### Task statement
Arrange the listing lines as a Markdown table with the columns Row and Line. Start at the line containing "Terza Categoria / Unione cittadina per" and end at the line containing "tutto fermo, gli ultras protestano", including both ends and omitting any blank lines.

### Data supplied
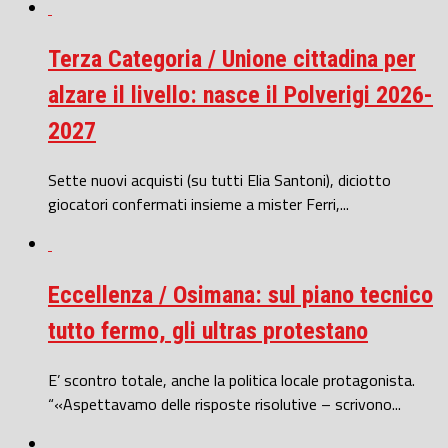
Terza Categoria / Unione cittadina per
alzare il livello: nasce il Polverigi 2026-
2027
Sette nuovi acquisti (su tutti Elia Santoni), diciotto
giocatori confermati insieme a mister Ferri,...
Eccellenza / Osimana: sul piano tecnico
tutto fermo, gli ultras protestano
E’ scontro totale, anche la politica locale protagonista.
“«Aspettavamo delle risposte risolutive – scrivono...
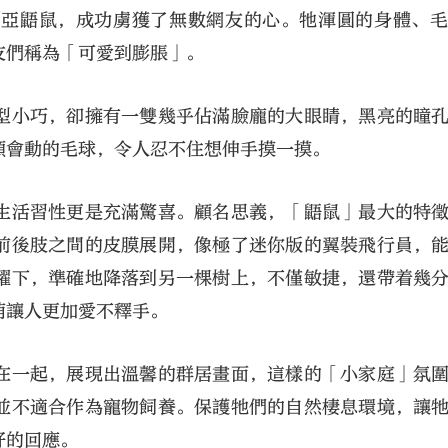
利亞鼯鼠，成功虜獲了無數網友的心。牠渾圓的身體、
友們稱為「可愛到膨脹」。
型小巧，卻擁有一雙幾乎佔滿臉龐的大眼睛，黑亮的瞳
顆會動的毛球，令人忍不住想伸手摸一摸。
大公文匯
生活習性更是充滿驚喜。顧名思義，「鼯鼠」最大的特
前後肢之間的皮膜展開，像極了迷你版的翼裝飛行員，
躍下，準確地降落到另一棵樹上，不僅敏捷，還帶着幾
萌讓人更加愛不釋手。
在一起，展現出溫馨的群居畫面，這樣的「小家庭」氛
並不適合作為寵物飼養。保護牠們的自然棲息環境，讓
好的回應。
---
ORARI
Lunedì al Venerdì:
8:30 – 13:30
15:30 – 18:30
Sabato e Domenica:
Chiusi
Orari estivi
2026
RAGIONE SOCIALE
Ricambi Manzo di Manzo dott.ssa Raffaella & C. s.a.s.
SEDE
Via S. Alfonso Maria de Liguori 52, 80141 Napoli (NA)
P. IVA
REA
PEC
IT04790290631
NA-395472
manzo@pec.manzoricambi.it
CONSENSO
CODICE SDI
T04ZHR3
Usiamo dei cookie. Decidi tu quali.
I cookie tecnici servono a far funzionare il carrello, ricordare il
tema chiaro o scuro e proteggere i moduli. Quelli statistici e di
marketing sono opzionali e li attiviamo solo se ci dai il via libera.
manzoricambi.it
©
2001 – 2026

### Problem solution
| Row | Line |
|---|---|
| 1 | Terza Categoria / Unione cittadina per |
| 2 | alzare il livello: nasce il Polverigi 2026- |
| 3 | 2027 |
| 4 | Sette nuovi acquisti (su tutti Elia Santoni), diciotto |
| 5 | giocatori confermati insieme a mister Ferri,... |
| 6 | Eccellenza / Osimana: sul piano tecnico |
| 7 | tutto fermo, gli ultras protestano |